(What you should do) Pull out each line of the data below that contains the string "name", and copy those lines word for word.

(Records to process)
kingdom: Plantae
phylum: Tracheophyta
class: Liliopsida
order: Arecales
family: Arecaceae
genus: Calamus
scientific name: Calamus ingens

==

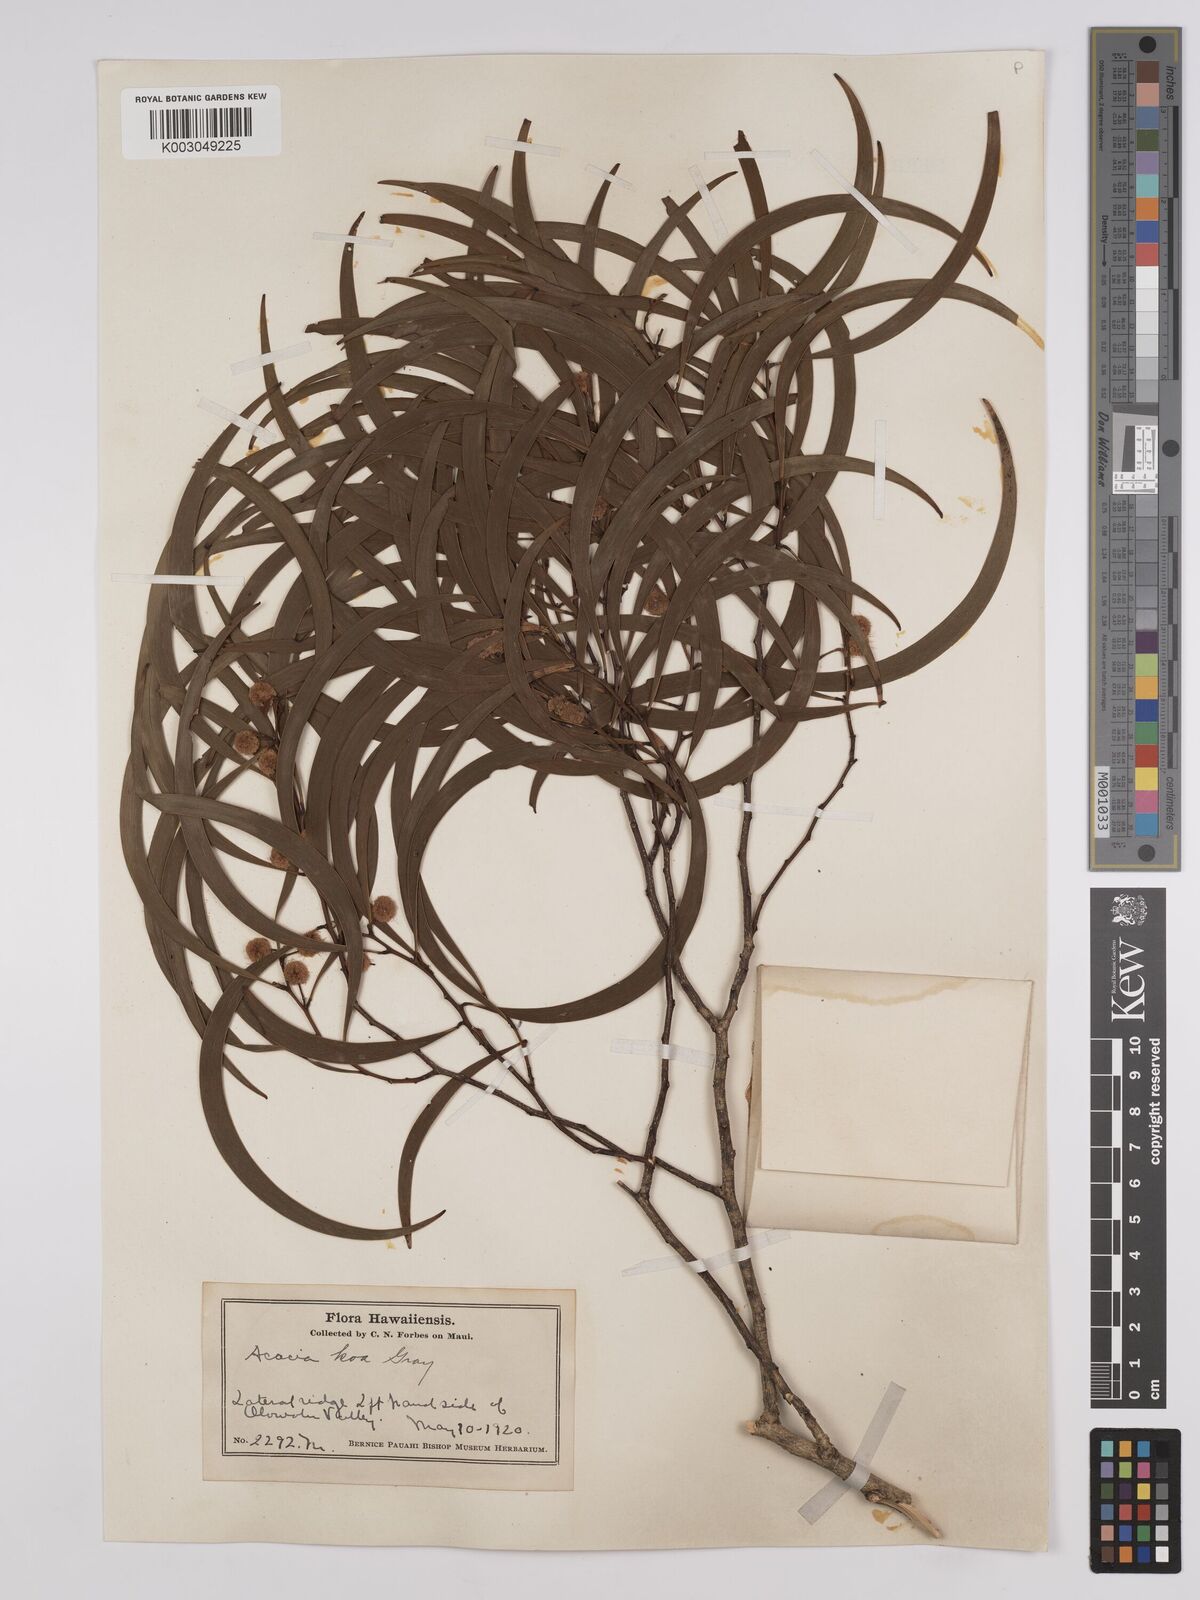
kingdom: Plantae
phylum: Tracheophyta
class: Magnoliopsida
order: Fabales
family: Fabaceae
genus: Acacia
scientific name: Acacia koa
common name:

* * *

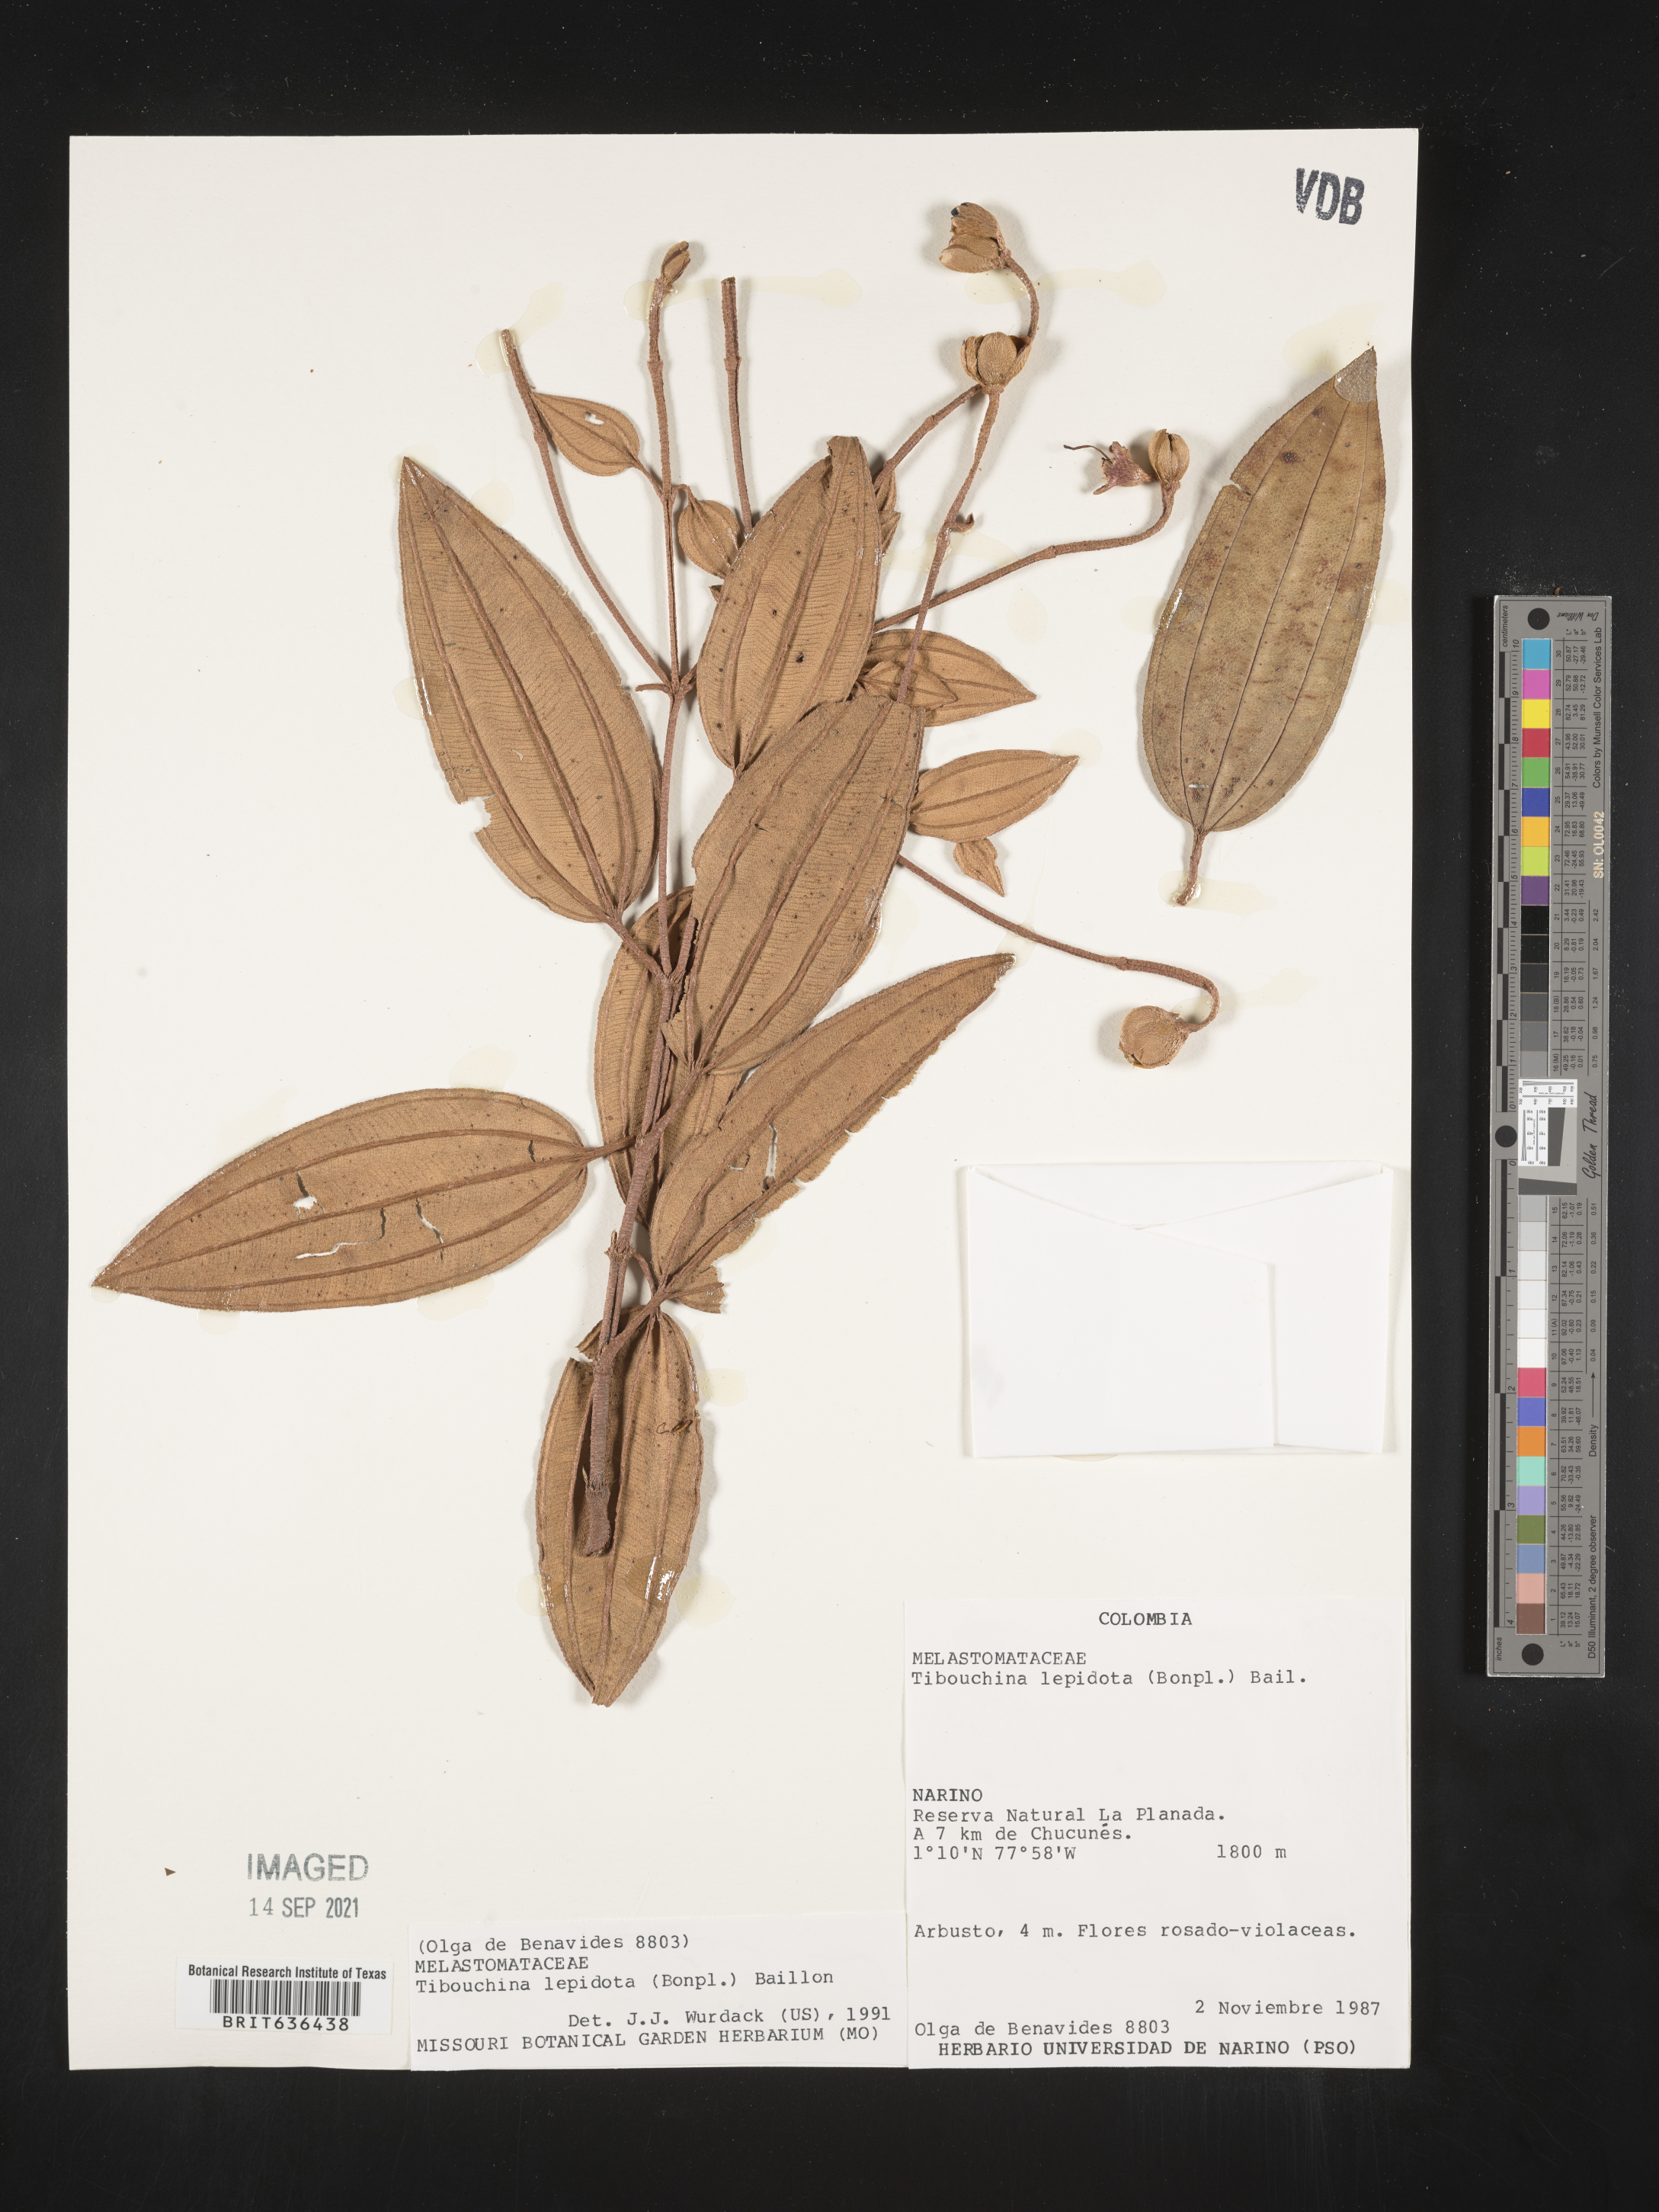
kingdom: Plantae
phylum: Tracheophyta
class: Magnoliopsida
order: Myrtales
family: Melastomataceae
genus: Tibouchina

(Answer to this problem)
scientific name: Calamus ingens
scientific name: Acacia koa
common name:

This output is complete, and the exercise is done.